El flamante titular de Finanzas añadió que el Gobierno anunciará un plan para final de año "para potenciar la competitividad de industrias clave".
También destacó el rol del sector privado y aseguró que su Ministerio se esforzará "en escuchar lo que el mercado tenga que decir" y que él mismo tratará de mantener una reunión semanal con los principales líderes empresariales.
Hong fue nombrado el pasado viernes por el presidente, Moon Jae-in, para sustituir en el cargo a Kim Dong-yeon, ante el bache económico que atraviesa el país y las desavenencias en el seno del Ejecutivo sobre las políticas necesarias para estimular el crecimiento.
Moon destituyó también el viernes a Jang Ha-sung, su principal asesor económico, y nombró en su lugar al que hasta ahora había sido su secretario de asuntos sociales, Kim Soo-hyun, precisamente por los desencuentros entre Jang y el ahora exministro Kim.

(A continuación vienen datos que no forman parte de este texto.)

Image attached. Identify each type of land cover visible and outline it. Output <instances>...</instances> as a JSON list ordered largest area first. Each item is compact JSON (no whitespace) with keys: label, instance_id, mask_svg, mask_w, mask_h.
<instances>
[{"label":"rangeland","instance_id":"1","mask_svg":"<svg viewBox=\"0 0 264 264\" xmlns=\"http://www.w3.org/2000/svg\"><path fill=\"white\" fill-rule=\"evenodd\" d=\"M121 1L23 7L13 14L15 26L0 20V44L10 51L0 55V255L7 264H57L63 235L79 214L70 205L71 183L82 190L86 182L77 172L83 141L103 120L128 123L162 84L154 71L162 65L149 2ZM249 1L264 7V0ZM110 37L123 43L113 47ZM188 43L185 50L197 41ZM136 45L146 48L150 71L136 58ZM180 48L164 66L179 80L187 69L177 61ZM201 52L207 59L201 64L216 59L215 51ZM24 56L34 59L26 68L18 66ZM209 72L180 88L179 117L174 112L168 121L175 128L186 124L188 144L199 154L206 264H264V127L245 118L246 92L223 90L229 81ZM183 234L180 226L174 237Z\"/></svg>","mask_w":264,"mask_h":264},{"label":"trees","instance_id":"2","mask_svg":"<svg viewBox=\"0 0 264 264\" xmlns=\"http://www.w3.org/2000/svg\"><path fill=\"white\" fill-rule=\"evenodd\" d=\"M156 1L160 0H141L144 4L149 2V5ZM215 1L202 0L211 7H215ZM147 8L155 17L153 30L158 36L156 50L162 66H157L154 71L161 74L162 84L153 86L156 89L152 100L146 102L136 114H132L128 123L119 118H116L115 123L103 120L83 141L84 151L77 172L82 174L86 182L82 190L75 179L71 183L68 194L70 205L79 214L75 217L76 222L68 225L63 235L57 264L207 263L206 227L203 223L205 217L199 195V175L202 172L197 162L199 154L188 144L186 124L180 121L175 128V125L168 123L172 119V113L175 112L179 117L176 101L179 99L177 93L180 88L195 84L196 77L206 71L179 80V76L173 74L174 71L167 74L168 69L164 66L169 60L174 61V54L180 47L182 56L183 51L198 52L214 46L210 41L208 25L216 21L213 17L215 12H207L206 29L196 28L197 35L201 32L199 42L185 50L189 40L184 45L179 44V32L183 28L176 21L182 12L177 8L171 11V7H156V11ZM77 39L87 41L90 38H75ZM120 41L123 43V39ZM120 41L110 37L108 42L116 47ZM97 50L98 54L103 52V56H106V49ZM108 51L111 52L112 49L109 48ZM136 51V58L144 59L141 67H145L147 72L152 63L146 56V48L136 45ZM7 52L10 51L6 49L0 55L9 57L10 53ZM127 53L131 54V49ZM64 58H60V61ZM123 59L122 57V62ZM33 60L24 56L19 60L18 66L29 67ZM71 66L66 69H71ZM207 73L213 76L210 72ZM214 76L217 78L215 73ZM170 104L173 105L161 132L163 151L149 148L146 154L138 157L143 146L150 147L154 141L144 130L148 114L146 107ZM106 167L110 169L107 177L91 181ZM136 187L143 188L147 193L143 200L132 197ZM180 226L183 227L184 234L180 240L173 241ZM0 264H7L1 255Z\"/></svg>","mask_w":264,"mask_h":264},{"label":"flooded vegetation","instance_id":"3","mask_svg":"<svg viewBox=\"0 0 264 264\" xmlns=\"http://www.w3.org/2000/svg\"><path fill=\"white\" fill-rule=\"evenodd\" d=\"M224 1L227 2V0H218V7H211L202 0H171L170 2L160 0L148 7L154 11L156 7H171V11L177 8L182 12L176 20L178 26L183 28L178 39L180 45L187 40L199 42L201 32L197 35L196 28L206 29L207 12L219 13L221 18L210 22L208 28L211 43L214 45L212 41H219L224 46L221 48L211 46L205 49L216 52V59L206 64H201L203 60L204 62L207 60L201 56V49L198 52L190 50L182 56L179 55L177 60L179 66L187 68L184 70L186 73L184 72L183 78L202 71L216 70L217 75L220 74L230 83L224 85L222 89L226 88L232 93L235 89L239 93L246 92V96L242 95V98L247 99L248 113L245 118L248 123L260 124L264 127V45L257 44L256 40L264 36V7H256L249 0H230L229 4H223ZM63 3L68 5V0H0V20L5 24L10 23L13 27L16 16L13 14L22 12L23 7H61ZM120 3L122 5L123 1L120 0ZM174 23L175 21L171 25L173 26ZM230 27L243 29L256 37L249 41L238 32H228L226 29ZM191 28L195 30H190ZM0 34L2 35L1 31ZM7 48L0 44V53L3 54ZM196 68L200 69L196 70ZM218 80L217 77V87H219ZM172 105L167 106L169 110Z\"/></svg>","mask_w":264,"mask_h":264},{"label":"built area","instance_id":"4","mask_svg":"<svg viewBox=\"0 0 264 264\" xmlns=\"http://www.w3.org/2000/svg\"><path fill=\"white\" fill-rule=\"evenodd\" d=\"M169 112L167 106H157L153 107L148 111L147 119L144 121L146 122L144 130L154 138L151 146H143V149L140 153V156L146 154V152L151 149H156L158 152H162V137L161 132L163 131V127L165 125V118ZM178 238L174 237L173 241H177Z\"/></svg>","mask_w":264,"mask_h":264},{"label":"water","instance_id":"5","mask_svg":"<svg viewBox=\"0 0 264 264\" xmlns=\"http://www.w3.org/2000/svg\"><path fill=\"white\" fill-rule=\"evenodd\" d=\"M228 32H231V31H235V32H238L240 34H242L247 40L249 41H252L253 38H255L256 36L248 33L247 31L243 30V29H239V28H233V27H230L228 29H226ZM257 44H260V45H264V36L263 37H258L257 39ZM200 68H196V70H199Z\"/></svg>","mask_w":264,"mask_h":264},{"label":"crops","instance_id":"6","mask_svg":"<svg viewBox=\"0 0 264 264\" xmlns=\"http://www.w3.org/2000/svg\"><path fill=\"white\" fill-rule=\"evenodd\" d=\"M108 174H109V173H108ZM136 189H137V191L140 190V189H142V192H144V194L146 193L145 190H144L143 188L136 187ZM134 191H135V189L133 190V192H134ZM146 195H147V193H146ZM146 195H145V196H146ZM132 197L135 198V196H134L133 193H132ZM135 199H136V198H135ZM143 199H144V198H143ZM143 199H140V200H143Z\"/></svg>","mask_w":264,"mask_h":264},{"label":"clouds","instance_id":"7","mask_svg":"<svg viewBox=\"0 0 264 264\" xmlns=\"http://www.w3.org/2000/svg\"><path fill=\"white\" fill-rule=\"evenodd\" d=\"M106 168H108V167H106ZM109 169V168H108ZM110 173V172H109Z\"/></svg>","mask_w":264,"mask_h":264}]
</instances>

Jang es considerado el arquitecto de la política de crecimiento basada en el incremento de la rentas más bajas con objeto de impulsar el consumo y reducir las grandes desigualdades del país, una fórmula que Moon abanderó desde su llegada a la Casa Azul en mayo del año pasado.
Sin embargo esta política, que empezó a ser cuestionada por el exministro Kim, ha traído aparejadas medidas muy controvertidas entre los surcoreanas, como el incremento del salario mínimo en un 16 y un 11 por ciento en 2017 y en 2018, respectivamente.
La medida ha golpeado con dureza al sector servicios o a la industria manufacturera, frenado casi por completo la creación de empleo desde el verano y minado la popularidad del presidente.
A estos factores se une una ralentización de la cuarta economía de Asia, cuyas previsiones de crecimiento para este año se han recortado en dos décimas hasta quedar en el 2,7 por ciento.